• **What the task asks**
Copy out all lines of the records in which the word "のチラシ" appears.

───── Source records

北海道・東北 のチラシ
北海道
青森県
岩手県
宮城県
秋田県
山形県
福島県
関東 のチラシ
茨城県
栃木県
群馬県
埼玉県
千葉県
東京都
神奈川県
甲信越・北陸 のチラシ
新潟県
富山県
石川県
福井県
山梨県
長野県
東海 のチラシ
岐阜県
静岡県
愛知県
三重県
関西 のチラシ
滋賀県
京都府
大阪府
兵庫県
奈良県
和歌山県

──────────

• **Reply to the exercise**
北海道・東北 のチラシ
関東 のチラシ
甲信越・北陸 のチラシ
東海 のチラシ
関西 のチラシ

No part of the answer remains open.